▶ _Exercise_: Return every line of the material below that contains the word "locality".

▶ _Task inputs_:
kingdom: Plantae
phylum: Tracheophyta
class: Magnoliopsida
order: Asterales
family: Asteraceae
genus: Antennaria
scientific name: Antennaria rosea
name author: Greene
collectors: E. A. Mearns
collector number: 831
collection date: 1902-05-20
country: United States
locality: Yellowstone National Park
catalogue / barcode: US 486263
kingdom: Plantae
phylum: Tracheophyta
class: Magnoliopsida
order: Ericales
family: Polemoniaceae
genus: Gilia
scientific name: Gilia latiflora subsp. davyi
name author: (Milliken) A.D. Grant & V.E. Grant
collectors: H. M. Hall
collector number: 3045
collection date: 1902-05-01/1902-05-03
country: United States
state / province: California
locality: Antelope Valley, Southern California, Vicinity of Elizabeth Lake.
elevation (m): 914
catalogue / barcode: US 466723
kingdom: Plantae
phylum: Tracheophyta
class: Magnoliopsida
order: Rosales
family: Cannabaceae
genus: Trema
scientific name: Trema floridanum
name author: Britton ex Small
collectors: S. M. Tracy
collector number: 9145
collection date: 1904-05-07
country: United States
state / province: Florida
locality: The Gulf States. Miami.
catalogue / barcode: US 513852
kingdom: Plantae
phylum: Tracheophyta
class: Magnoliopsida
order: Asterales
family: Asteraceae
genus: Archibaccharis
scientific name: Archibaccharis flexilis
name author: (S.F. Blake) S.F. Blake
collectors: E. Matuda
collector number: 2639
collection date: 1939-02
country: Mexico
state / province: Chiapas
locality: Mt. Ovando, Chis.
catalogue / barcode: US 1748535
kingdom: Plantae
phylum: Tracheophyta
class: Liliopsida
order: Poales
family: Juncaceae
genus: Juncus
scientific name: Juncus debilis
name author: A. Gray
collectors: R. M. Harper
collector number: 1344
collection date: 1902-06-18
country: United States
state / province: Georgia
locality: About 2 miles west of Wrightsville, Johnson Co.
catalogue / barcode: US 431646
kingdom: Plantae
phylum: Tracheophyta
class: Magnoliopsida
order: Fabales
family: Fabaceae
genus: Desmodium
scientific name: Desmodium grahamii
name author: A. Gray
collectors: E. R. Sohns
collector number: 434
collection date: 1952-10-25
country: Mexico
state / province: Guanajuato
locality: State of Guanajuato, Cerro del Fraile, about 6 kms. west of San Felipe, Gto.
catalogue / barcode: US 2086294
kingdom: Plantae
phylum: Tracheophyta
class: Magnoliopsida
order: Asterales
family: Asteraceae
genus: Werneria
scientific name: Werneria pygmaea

▶ _Response to this task_:
locality: Yellowstone National Park
locality: Antelope Valley, Southern California, Vicinity of Elizabeth Lake.
locality: The Gulf States. Miami.
locality: Mt. Ovando, Chis.
locality: About 2 miles west of Wrightsville, Johnson Co.
locality: State of Guanajuato, Cerro del Fraile, about 6 kms. west of San Felipe, Gto.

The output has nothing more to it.